EXERCISE DETAILS:
Rewrite the rows from the first one through the line containing "- Definisce quale", swapping "front-end" for "frontend" and changing nothing else. Leave the pictures out of your answer.
[[ STORED DATA, beginning ]]
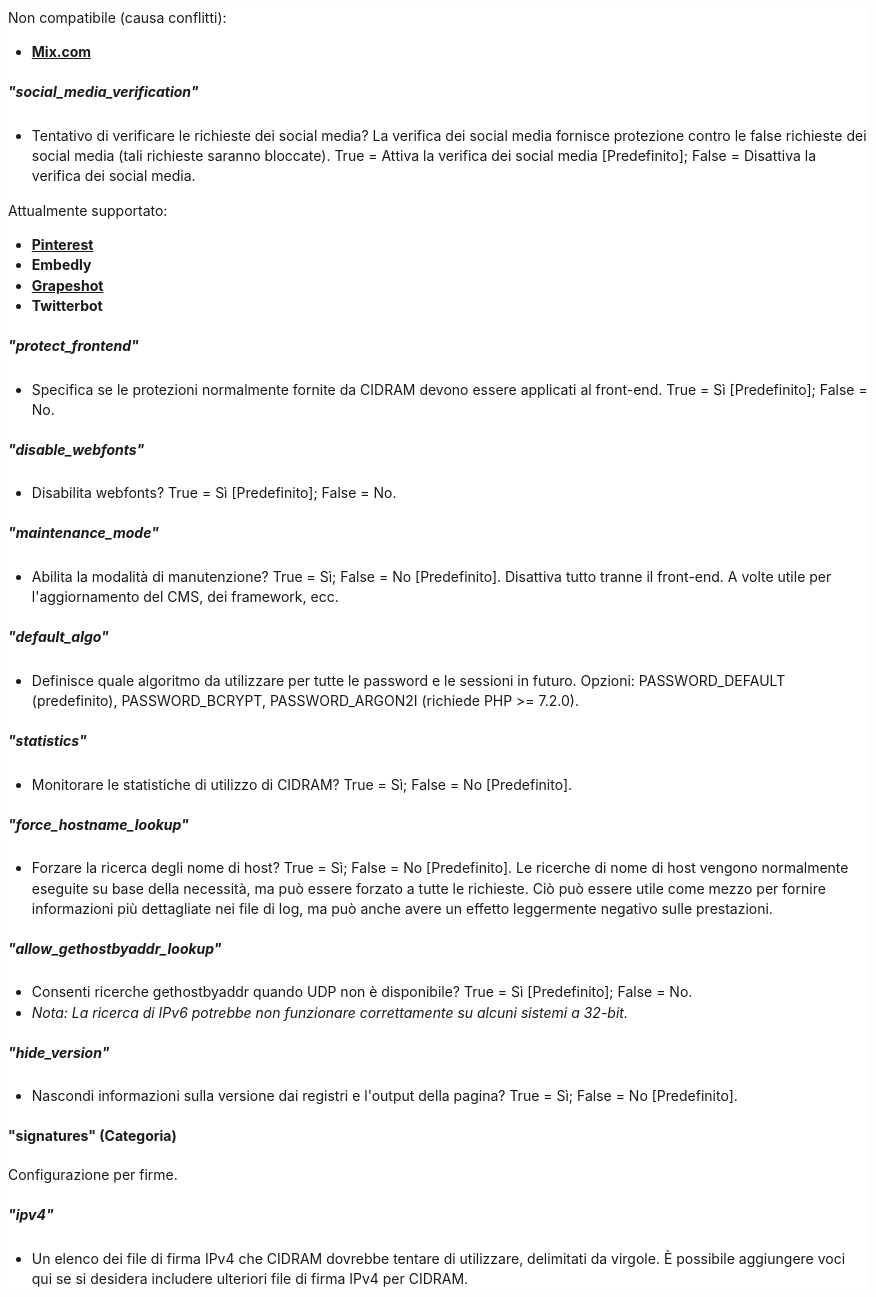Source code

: Non compatibile (causa conflitti):
- __[Mix.com](https://github.com/CIDRAM/CIDRAM/issues/80)__

##### "social_media_verification"
- Tentativo di verificare le richieste dei social media? La verifica dei social media fornisce protezione contro le false richieste dei social media (tali richieste saranno bloccate). True = Attiva la verifica dei social media [Predefinito]; False = Disattiva la verifica dei social media.

Attualmente supportato:
- __[Pinterest](https://help.pinterest.com/en/articles/about-pinterest-crawler-0)__
- __Embedly__
- __[Grapeshot](https://www.grapeshot.com/crawler/)__
- __Twitterbot__

##### "protect_frontend"
- Specifica se le protezioni normalmente fornite da CIDRAM devono essere applicati al front-end. True = Sì [Predefinito]; False = No.

##### "disable_webfonts"
- Disabilita webfonts? True = Sì [Predefinito]; False = No.

##### "maintenance_mode"
- Abilita la modalità di manutenzione? True = Sì; False = No [Predefinito]. Disattiva tutto tranne il front-end. A volte utile per l'aggiornamento del CMS, dei framework, ecc.

##### "default_algo"
- Definisce quale algoritmo da utilizzare per tutte le password e le sessioni in futuro. Opzioni: PASSWORD_DEFAULT (predefinito), PASSWORD_BCRYPT, PASSWORD_ARGON2I (richiede PHP >= 7.2.0).

##### "statistics"
- Monitorare le statistiche di utilizzo di CIDRAM? True = Sì; False = No [Predefinito].

##### "force_hostname_lookup"
- Forzare la ricerca degli nome di host? True = Sì; False = No [Predefinito]. Le ricerche di nome di host vengono normalmente eseguite su base della necessità, ma può essere forzato a tutte le richieste. Ciò può essere utile come mezzo per fornire informazioni più dettagliate nei file di log, ma può anche avere un effetto leggermente negativo sulle prestazioni.

##### "allow_gethostbyaddr_lookup"
- Consenti ricerche gethostbyaddr quando UDP non è disponibile? True = Sì [Predefinito]; False = No.
- *Nota: La ricerca di IPv6 potrebbe non funzionare correttamente su alcuni sistemi a 32-bit.*

##### "hide_version"
- Nascondi informazioni sulla versione dai registri e l'output della pagina? True = Sì; False = No [Predefinito].

#### "signatures" (Categoria)
Configurazione per firme.

##### "ipv4"
- Un elenco dei file di firma IPv4 che CIDRAM dovrebbe tentare di utilizzare, delimitati da virgole. È possibile aggiungere voci qui se si desidera includere ulteriori file di firma IPv4 per CIDRAM.
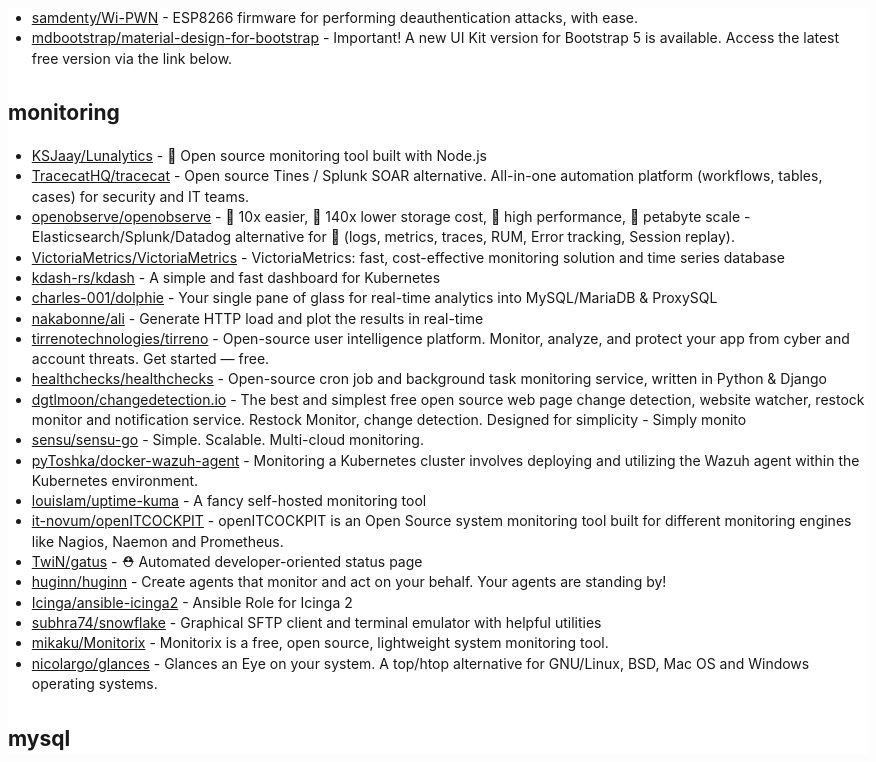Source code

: - [samdenty/Wi-PWN](https://github.com/samdenty/Wi-PWN) - ESP8266 firmware for performing deauthentication attacks, with ease.
- [mdbootstrap/material-design-for-bootstrap](https://github.com/mdbootstrap/material-design-for-bootstrap) - Important! A new UI Kit version for Bootstrap 5 is available. Access the latest free version via the link below.

## monitoring 

- [KSJaay/Lunalytics](https://github.com/KSJaay/Lunalytics) - 🚀 Open source monitoring tool built with Node.js
- [TracecatHQ/tracecat](https://github.com/TracecatHQ/tracecat) - Open source Tines / Splunk SOAR alternative. All-in-one automation platform (workflows, tables, cases) for security and IT teams.
- [openobserve/openobserve](https://github.com/openobserve/openobserve) - 🚀 10x easier, 🚀 140x lower storage cost, 🚀 high performance,  🚀 petabyte scale - Elasticsearch/Splunk/Datadog alternative for 🚀 (logs, metrics, traces, RUM, Error tracking, Session replay).
- [VictoriaMetrics/VictoriaMetrics](https://github.com/VictoriaMetrics/VictoriaMetrics) - VictoriaMetrics: fast, cost-effective monitoring solution and time series database
- [kdash-rs/kdash](https://github.com/kdash-rs/kdash) - A simple and fast dashboard for Kubernetes
- [charles-001/dolphie](https://github.com/charles-001/dolphie) - Your single pane of glass for real-time analytics into MySQL/MariaDB & ProxySQL
- [nakabonne/ali](https://github.com/nakabonne/ali) - Generate HTTP load and plot the results in real-time
- [tirrenotechnologies/tirreno](https://github.com/tirrenotechnologies/tirreno) - Open-source user intelligence platform. Monitor, analyze, and protect your app from cyber and account threats. Get started — free.
- [healthchecks/healthchecks](https://github.com/healthchecks/healthchecks) - Open-source cron job and background task monitoring service, written in Python & Django
- [dgtlmoon/changedetection.io](https://github.com/dgtlmoon/changedetection.io) - The best and simplest free open source web page change detection, website watcher,  restock monitor and notification service. Restock Monitor, change detection. Designed for simplicity - Simply monito
- [sensu/sensu-go](https://github.com/sensu/sensu-go) - Simple. Scalable. Multi-cloud monitoring.
- [pyToshka/docker-wazuh-agent](https://github.com/pyToshka/docker-wazuh-agent) - Monitoring a Kubernetes cluster involves deploying and utilizing the Wazuh agent within the Kubernetes environment.
- [louislam/uptime-kuma](https://github.com/louislam/uptime-kuma) - A fancy self-hosted monitoring tool
- [it-novum/openITCOCKPIT](https://github.com/it-novum/openITCOCKPIT) - openITCOCKPIT is an Open Source system monitoring tool built for different monitoring engines like Nagios, Naemon and Prometheus.
- [TwiN/gatus](https://github.com/TwiN/gatus) - ⛑ Automated developer-oriented status page
- [huginn/huginn](https://github.com/huginn/huginn) - Create agents that monitor and act on your behalf.  Your agents are standing by!
- [Icinga/ansible-icinga2](https://github.com/Icinga/ansible-icinga2) - Ansible Role for Icinga 2
- [subhra74/snowflake](https://github.com/subhra74/snowflake) - Graphical SFTP client and terminal emulator with helpful utilities
- [mikaku/Monitorix](https://github.com/mikaku/Monitorix) - Monitorix is a free, open source, lightweight system monitoring tool.
- [nicolargo/glances](https://github.com/nicolargo/glances) - Glances an Eye on your system. A top/htop alternative for GNU/Linux, BSD, Mac OS and Windows operating systems.

## mysql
[[ STORED DATA, end ]]
WRITTEN SOLUTION:
Source code

: Non compatibile (causa conflitti):
- __[Mix.com](https://github.com/CIDRAM/CIDRAM/issues/80)__

##### "social_media_verification"
- Tentativo di verificare le richieste dei social media? La verifica dei social media fornisce protezione contro le false richieste dei social media (tali richieste saranno bloccate). True = Attiva la verifica dei social media [Predefinito]; False = Disattiva la verifica dei social media.

Attualmente supportato:
- __[Pinterest](https://help.pinterest.com/en/articles/about-pinterest-crawler-0)__
- __Embedly__
- __[Grapeshot](https://www.grapeshot.com/crawler/)__
- __Twitterbot__

##### "protect_frontend"
- Specifica se le protezioni normalmente fornite da CIDRAM devono essere applicati al frontend. True = Sì [Predefinito]; False = No.

##### "disable_webfonts"
- Disabilita webfonts? True = Sì [Predefinito]; False = No.

##### "maintenance_mode"
- Abilita la modalità di manutenzione? True = Sì; False = No [Predefinito]. Disattiva tutto tranne il frontend. A volte utile per l'aggiornamento del CMS, dei framework, ecc.

##### "default_algo"
- Definisce quale algoritmo da utilizzare per tutte le password e le sessioni in futuro. Opzioni: PASSWORD_DEFAULT (predefinito), PASSWORD_BCRYPT, PASSWORD_ARGON2I (richiede PHP >= 7.2.0).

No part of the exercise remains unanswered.